The most “intentional” city in the world—that is Dostoyevsky’s famous and final condemnation of Petersburg. That “intendedness,” that is, artificiality, the total absence of national roots, is an intolerable flaw and sin in Dostoyevsky’s eyes. That built-in lack of national sentiment in the Russian capital is, according to the writer, the cause of Petersburg’s constant hostility toward the true Russian personality.

Dostoyevsky had been to London, Paris, and Berlin. Those metropolises had horrified him, and he was disgusted to find similar traits in Petersburg. He hated bourgeois Europe, and so he rejected the necessity of a “window into Europe,” as Petersburg’s apologists portrayed it. It was a window, Dostoyevsky said, through which the Russian elite looked at the West and saw all the wrong things.

A city like that certainly had no right to exist. It had to vanish. And here Dostoyevsky enthusiastically picked up the folklore tradition prophesying the destruction of the city that came into being unrightfully. As we recall, Petersburg was supposed to be deserted (the “curse of Tsaritsa Eudoxia”), flooded, or destroyed by fire. Dostoyevsky invented his own, more fantastic version, which at the same time seemed in its striking simplicity to be the only possible version for the disappearance of Petersburg.

Dostoyevsky let his beloved idea come from the lips of the hero of The Adolescent, a novel written in 1874 that holds a special place in the writer’s oeuvre. This passage is the crowning moment of the Petersburg mythos in Dostoyevsky’s interpretation. Characteristically, it is in this text that Dostoyevsky makes a pointed reference to Falconet’s equestrian statue as depicted in Pushkin’s Bronze Horseman, starting in fact a polemic with him and at the same time continuing the literary and cultural tradition so vital for Russian society:

A hundred times amid the fog I had a strange but persistent dream: “What if, when this fog scatters and flies upward, the whole rotten, slimy city goes with it, rises with the fog and vanishes like smoke, leaving behind the old Finnish swamp, and in the middle of it, I suppose, for beauty’s sake, the bronze horseman on the panting, whipped horse?”

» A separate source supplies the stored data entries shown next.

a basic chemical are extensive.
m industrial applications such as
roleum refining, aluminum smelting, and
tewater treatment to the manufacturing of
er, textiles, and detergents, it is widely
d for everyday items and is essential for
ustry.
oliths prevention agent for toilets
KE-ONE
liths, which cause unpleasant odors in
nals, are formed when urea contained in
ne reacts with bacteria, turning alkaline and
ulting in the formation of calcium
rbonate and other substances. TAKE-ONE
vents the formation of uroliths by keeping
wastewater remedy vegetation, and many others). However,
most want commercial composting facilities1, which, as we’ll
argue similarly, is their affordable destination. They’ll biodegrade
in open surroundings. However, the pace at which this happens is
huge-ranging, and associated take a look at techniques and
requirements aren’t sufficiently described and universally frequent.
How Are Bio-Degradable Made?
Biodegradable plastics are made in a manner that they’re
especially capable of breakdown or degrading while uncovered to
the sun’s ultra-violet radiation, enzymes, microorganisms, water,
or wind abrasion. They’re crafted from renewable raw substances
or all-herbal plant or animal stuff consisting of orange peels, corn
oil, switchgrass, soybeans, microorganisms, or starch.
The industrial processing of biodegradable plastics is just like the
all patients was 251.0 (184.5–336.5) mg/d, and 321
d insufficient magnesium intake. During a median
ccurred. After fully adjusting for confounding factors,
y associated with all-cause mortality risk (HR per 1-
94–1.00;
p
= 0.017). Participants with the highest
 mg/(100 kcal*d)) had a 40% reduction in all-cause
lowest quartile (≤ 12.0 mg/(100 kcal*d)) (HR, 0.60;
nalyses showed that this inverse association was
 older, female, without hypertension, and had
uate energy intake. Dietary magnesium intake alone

Dostoyevsky’s Petersburg mythos, incorporating the discoveries of French writers (Hugo, Balzac, Flaubert), the German Hoffmann, the English Dickens, and the American Poe, in its turn substantially altered the perception of Western metropolises by their residents. Raskolnikov the Petersburg student began to wander the streets of Berlin, Paris, and London. Nietzsche admitted (in Twilight of the Gods), “Dostoyevsky is one of the happiest discoveries of my life.” For many a French writer, the image of the back streets of Paris was forever tinged by his impressions of Crime and Punishment. Raskolnikov’s spirit hovers over Rainer Maria Rilke’s Notebook of Malte Laurids Brigge.

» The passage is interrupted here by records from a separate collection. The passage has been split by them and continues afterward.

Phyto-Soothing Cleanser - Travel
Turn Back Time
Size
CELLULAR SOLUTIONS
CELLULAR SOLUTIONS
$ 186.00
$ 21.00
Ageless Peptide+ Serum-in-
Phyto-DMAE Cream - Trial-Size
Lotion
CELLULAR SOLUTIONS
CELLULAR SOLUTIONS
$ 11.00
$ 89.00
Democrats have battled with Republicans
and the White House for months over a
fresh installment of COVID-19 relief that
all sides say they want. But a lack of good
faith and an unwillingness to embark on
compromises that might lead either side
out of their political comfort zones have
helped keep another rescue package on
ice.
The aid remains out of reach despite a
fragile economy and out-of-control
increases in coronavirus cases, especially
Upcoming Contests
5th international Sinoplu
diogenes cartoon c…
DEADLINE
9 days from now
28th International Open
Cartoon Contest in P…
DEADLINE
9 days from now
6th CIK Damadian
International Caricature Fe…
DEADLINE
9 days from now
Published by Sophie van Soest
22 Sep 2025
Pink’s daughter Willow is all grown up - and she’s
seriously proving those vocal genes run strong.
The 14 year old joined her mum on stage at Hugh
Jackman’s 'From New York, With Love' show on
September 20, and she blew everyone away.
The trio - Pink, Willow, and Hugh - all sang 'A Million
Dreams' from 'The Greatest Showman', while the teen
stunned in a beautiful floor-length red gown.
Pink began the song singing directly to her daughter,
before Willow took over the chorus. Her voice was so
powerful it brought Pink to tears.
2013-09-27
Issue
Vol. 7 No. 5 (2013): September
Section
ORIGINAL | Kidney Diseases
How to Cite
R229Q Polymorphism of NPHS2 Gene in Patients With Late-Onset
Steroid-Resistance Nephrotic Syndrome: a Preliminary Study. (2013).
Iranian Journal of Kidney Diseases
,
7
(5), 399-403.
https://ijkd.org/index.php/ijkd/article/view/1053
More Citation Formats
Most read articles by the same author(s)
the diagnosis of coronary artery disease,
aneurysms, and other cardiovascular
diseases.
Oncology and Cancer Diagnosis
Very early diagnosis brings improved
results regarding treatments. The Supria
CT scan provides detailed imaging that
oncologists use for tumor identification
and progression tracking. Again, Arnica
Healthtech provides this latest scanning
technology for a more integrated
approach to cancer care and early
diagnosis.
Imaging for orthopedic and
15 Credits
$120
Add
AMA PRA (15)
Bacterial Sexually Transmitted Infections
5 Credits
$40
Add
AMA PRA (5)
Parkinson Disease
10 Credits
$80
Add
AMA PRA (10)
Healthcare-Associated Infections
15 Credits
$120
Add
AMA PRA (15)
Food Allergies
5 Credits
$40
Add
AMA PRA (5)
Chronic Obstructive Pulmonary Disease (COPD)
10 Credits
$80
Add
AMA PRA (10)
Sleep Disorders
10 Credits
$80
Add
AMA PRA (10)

Dostoyevsky’s Petersburg became part of the Western cultural and spiritual experience even more than Gogol’s Petersburg, because in general Dostoyevsky’s novels, which were rightly labeled “ideological” by Russian critics, do not suffer significantly when their verbal tissue is transplanted to another language—unlike the virtuoso works of Gogol, often built on pure wordplay, or even more so, the works of Pushkin, whose writings are almost naked in comparison with those of both Gogol and Dostoyevsky. Western audiences accept on faith the perfection of Pushkin and his Petersburg creations. But at least part of Pushkin’s renown in the West paradoxically rests on the popularity of three Russian operas based on his works: Boris Godunov by Modest Mussorgsky (premiered in 1874), and Peter Tchaikovsky’s Eugene Onegin (premiered in 1879) and Queen of Spades (premiered in 1890).

The paradox is made all the greater by the fact that Mussorgsky and Tchaikovsky, for all their enormous respect for Pushkin, moved far from his style and emotions in their music. The artistic and psychological strivings of both composers—who differed so markedly from each other in their lives and work—coincided with the ideas and emotions of their contemporary, Dostoyevsky.

Parallels of this sort are inevitably tentative. Mussorgsky and Tchaikovsky each created his own highly idiosyncratic and enormous world with clearly marked boundaries. Nevertheless, their works are so closely entwined with Dostoyevsky’s artistic ideas and produce an effect that so remarkably resembles that created by reading some of his more troubled outpourings that a comparison between the writer and the two composers becomes unavoidable. All the more so, since Mussorgsky and Tchaikovsky contributed to the Petersburg mythos—the former with a few extraordinary compositions, the latter with a long line of his principal works.